"Landscape Architecture" was first loosely tied to the relationship between built and natural forms in the early 1800's. George Oskar redefined the concept in the mid 1800's through his design of Central Park in New York. Not only did it then become a professional title, but it now referred specifically to the composition of landform, paving, and construction. While we tie the title and more "scholarly" applications to this more recent history, Roman Gardens have been around since 60BC. Originally born of necessity, these gardens were a function of life providing water, food and shade. The aesthetic aspect of gardening advanced rapidly in Japanese and Chinese Cultures with substantially different takes on design process. Chinese Gardens continue to be designed as natural, reflective and interactive environments. While Japanese Gardens are often designed for a specific outside viewing points, Chinese Gardens are meant to be viewed from within with centralized structures. The Renaissance brought the use of proportion and line to the private garden.

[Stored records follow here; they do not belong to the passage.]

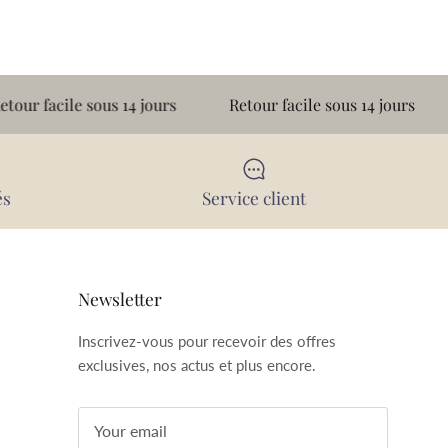
ile sous 14 jours
Retour facile sous 14 jours
Retou
és
Service client
Newsletter
Inscrivez-vous pour recevoir des offres
exclusives, nos actus et plus encore.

Not surprisingly, this formal use of spacing was furthered by the founder of analytic geometry, Renee Descartes. The rich history of landscape architecture has provided design theories which we still use today. What has changed is the methodology and materials used in today's landscapes.
Landscapes of the past focused heavily on growth while the future will focus on sustainability. The future of landscape design will also continue to focus on our ability to blend. We blend art and science, morphology, size, the built and the natural worlds. The use of new products and technologies are not only changing how we design and how we construct, but how we live. The last 10 years have brought the indoors out with the evolution of outdoor living. While this has been profoundly focused on entertainment and comfort, it has included more shade structures, shade trees, permeable paved surfaces, and has effectively created spaces where we spend more time outside in the fresh air rather than in indoor, air conditioned environments.
The next ten years are filled with aesthetic awe and functional regeneration. The line between structure and environment will continue to be obscured. Slowly, you are already seeing the evolution take place all around you. Whether you installed LED lights in your landscape this year, visited one of the many green roofs in Madison, or took notice of the changes in parking lot design of newly constructed stores in our area. Plant selection, island layouts, and rainwater capture are drastically different from parking lots constructed even 5 years ago!